◆ **Quoted passage**:
A working section of the bridge sits on the floor of the white room–eight-foot-wide planks of plywood that are fastened to shipping drums for buoyancy, with railings on either side to provide a much more stable, sea-worthy design than her initial visions.
Taped to the walls are photos of two Citizen Bridge test runs in the New York harbor, in which some life vest-clad people appear to be walking very carefully on a floating dock. Above her desk is a map of the New York harbor, and on a shelf beside it, Nowacek is compiling a stack of correspondence to date. She’s printed out every email exchange about Citizen Bridge, and has tied them together with rope. It’s now three reams high.
“When I started this project,” she said, “I thought I could do it in the first six months of the residency. I think after maybe the first five weeks, I realized that I would be lucky if I could complete it in the course of two or three years. Now I’ll be lucky if I can complete it in another two to three years but the longer I do it, the more possible it seems so it’s worth the commitment.”
Nowacek estimates that the price tag for Citizen Bridge will total roughly one million dollars, to cover not just the construction but also, “safety boats and dive rescue experts and loading cranes. All the things that are actually going to be necessary not only to get the structure in the water but to keep it stable and make it safe and make it a really lifelong, memorable experience for people.”
If that seems like a lot, it’s worth considering that Olaf Eliasson’s “The Waterfalls” cost over $15 million, “The Gates” $21 million, and the Floating + Pool recently ran a Kickstarter to make a dent in the $100,000 needed to test its filtration system.
Of course, Citizen Bridge will only be open for one day, which Nowacek roughly predicts will be broken down into three parts—eight hours to set up, eight hours to walk across, eight hours to break down. She has no intention of compromising a major shipping thoroughfare, and recognizes that closing the channel just one day will impact the flow of barges, Water Taxis and cruise ships that use it.

Stored data
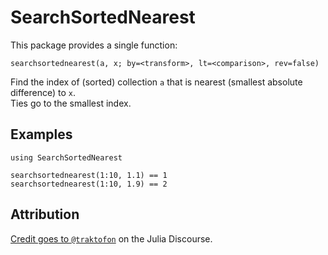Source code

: # SearchSortedNearest


This package provides a single function:

    searchsortednearest(a, x; by=<transform>, lt=<comparison>, rev=false)

Find the index of (sorted) collection `a` that is nearest (smallest absolute difference) to `x`.  
Ties go to the smallest index.

## Examples 

    using SearchSortedNearest

    searchsortednearest(1:10, 1.1) == 1
    searchsortednearest(1:10, 1.9) == 2


## Attribution

[Credit goes to `@traktofon`](https://discourse.julialang.org/t/findnearest-function/4143/5) on the Julia Discourse.
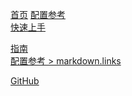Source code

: <!-- 相对路径 -->
[首页](../README.md)
[配置参考](../reference/config.md)  
[快速上手](getting-started.md)
<!-- 绝对路径 -->
[指南](/zh/guide/README.md)  
[配置参考 > markdown.links](/zh/reference/config.md#links)
<!-- URL -->
[GitHub](https://github.com) 
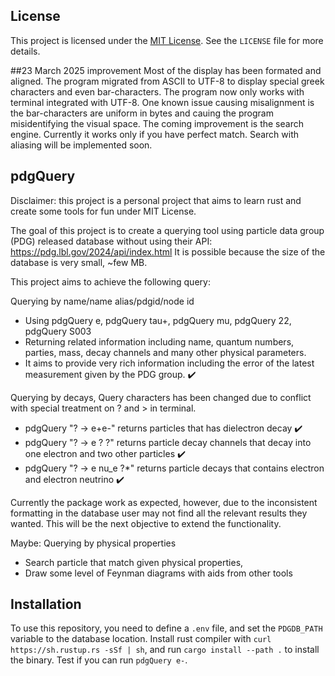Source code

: ## License

This project is licensed under the [MIT License](LICENSE). See the `LICENSE` file for more details.

##23 March 2025 improvement
Most of the display has been formated and aligned. The program migrated from ASCII to UTF-8 to display special greek characters and even bar-characters. 
The program now only works with terminal integrated with UTF-8. One known issue causing misalignment is the bar-characters are uniform in bytes and cauing the program misidentifying the visual space.
The coming improvement is the search engine. Currently it works only if you have perfect match. Search with aliasing will be implemented soon.

## pdgQuery
Disclaimer: this project is a personal project that aims to learn rust and create some tools for fun under MIT License.

The goal of this project is to create a querying tool using particle data group (PDG) released database without using their API: https://pdg.lbl.gov/2024/api/index.html
It is possible because the size of the database is very small, ~few MB.

This project aims to achieve the following query:

Querying by name/name alias/pdgid/node id
- Using pdgQuery e, pdgQuery tau+, pdgQuery mu, pdgQuery 22, pdgQuery S003
- Returning related information including name, quantum numbers, parties, mass, decay channels and many other physical parameters.
- It aims to provide very rich information including the error of the latest measurement given by the PDG group. ✔️

Querying by decays, Query characters has been changed due to conflict with special treatment on ? and > in terminal.
- pdgQuery "? -> e+e-" returns particles that has dielectron decay ✔️
- pdgQuery "? -> e ? ?" returns particle decay channels that decay into one electron and two other particles ✔️
- pdgQuery "? -> e nu_e ?*" returns particle decays that contains electron and electron neutrino ✔️

Currently the package work as expected, however, due to the inconsistent formatting in the database user may not find all the relevant results they wanted.
This will be the next objective to extend the functionality.

Maybe: Querying by physical properties
- Search particle that match given physical properties, 
- Draw some level of Feynman diagrams with aids from other tools

## Installation
To use this repository, you need to define a `.env` file, and set the `PDGDB_PATH` variable to the database location.
Install rust compiler with `curl https://sh.rustup.rs -sSf | sh`, and run `cargo install --path .` to install the binary. Test if you can run `pdgQuery e-`.
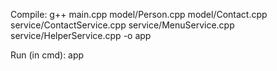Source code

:Compile:
g++ main.cpp model/Person.cpp model/Contact.cpp service/ContactService.cpp service/MenuService.cpp service/HelperService.cpp -o app

Run (in cmd): app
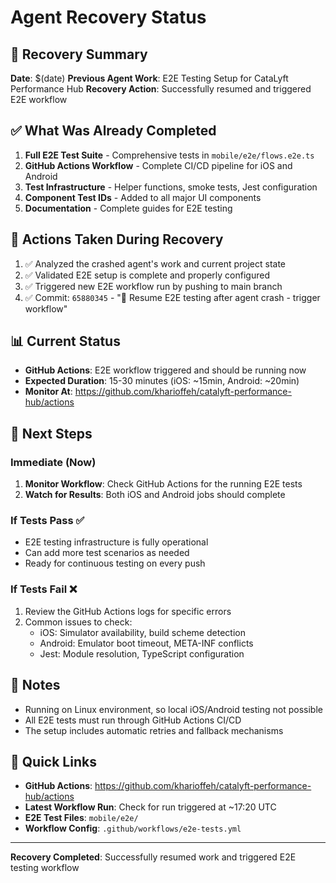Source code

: # Agent Recovery Status

## 🔄 Recovery Summary
**Date**: $(date)
**Previous Agent Work**: E2E Testing Setup for CataLyft Performance Hub
**Recovery Action**: Successfully resumed and triggered E2E workflow

## ✅ What Was Already Completed
1. **Full E2E Test Suite** - Comprehensive tests in `mobile/e2e/flows.e2e.ts`
2. **GitHub Actions Workflow** - Complete CI/CD pipeline for iOS and Android
3. **Test Infrastructure** - Helper functions, smoke tests, Jest configuration
4. **Component Test IDs** - Added to all major UI components
5. **Documentation** - Complete guides for E2E testing

## 🚀 Actions Taken During Recovery
1. ✅ Analyzed the crashed agent's work and current project state
2. ✅ Validated E2E setup is complete and properly configured
3. ✅ Triggered new E2E workflow run by pushing to main branch
4. ✅ Commit: `65880345` - "🔄 Resume E2E testing after agent crash - trigger workflow"

## 📊 Current Status
- **GitHub Actions**: E2E workflow triggered and should be running now
- **Expected Duration**: 15-30 minutes (iOS: ~15min, Android: ~20min)
- **Monitor At**: https://github.com/kharioffeh/catalyft-performance-hub/actions

## 🎯 Next Steps

### Immediate (Now)
1. **Monitor Workflow**: Check GitHub Actions for the running E2E tests
2. **Watch for Results**: Both iOS and Android jobs should complete

### If Tests Pass ✅
- E2E testing infrastructure is fully operational
- Can add more test scenarios as needed
- Ready for continuous testing on every push

### If Tests Fail ❌
1. Review the GitHub Actions logs for specific errors
2. Common issues to check:
   - iOS: Simulator availability, build scheme detection
   - Android: Emulator boot timeout, META-INF conflicts
   - Jest: Module resolution, TypeScript configuration

## 📝 Notes
- Running on Linux environment, so local iOS/Android testing not possible
- All E2E tests must run through GitHub Actions CI/CD
- The setup includes automatic retries and fallback mechanisms

## 🔗 Quick Links
- **GitHub Actions**: https://github.com/kharioffeh/catalyft-performance-hub/actions
- **Latest Workflow Run**: Check for run triggered at ~17:20 UTC
- **E2E Test Files**: `mobile/e2e/`
- **Workflow Config**: `.github/workflows/e2e-tests.yml`

---
**Recovery Completed**: Successfully resumed work and triggered E2E testing workflow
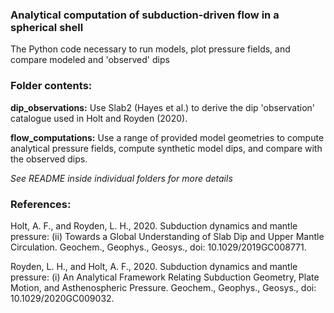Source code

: ### Analytical computation of subduction-driven flow in a spherical shell

The Python code necessary to run models, plot pressure fields, and compare modeled and 'observed' dips

### Folder contents:

**dip_observations:** Use Slab2 (Hayes et al.) to derive the dip 'observation' catalogue used in Holt and Royden (2020).

**flow_computations:** Use a range of provided model geometries to compute analytical pressure fields, compute synthetic model dips, and compare with the observed dips.

*See README inside individual folders for more details*
 
### References:

Holt, A. F., and Royden, L. H., 2020. Subduction dynamics and mantle pressure: (ii) Towards a Global Understanding of Slab Dip and Upper Mantle Circulation. Geochem., Geophys., Geosys., doi: 10.1029/2019GC008771. 

Royden, L. H., and Holt, A. F., 2020. Subduction dynamics and mantle pressure: (i) An Analytical Framework Relating Subduction Geometry, Plate Motion, and Asthenospheric Pressure. Geochem., Geophys., Geosys., doi: 10.1029/2020GC009032.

◆ **Written task 1**: According to the passage about Citizen Bridge, roughly how much does Nowacek estimate the project will cost?
◆ **Written task 2**: Write out the stretch of the listing from its first line through the line containing "This project is licensed", including both ends. Leave the pictures out.

◆ **Answer box 1**: Roughly one million dollars.

◆ **Answer box 2**:
Source code

: # SearchSortedNearest


This package provides a single function:

    searchsortednearest(a, x; by=<transform>, lt=<comparison>, rev=false)

Find the index of (sorted) collection `a` that is nearest (smallest absolute difference) to `x`.  
Ties go to the smallest index.

## Examples 

    using SearchSortedNearest

    searchsortednearest(1:10, 1.1) == 1
    searchsortednearest(1:10, 1.9) == 2


## Attribution

[Credit goes to `@traktofon`](https://discourse.julialang.org/t/findnearest-function/4143/5) on the Julia Discourse.
Source code

: <!-- 相对路径 -->
[首页](../README.md)
[配置参考](../reference/config.md)  
[快速上手](getting-started.md)
<!-- 绝对路径 -->
[指南](/zh/guide/README.md)  
[配置参考 > markdown.links](/zh/reference/config.md#links)
<!-- URL -->
[GitHub](https://github.com) 
Source code

: ## License

This project is licensed under the [MIT License](LICENSE). See the `LICENSE` file for more details.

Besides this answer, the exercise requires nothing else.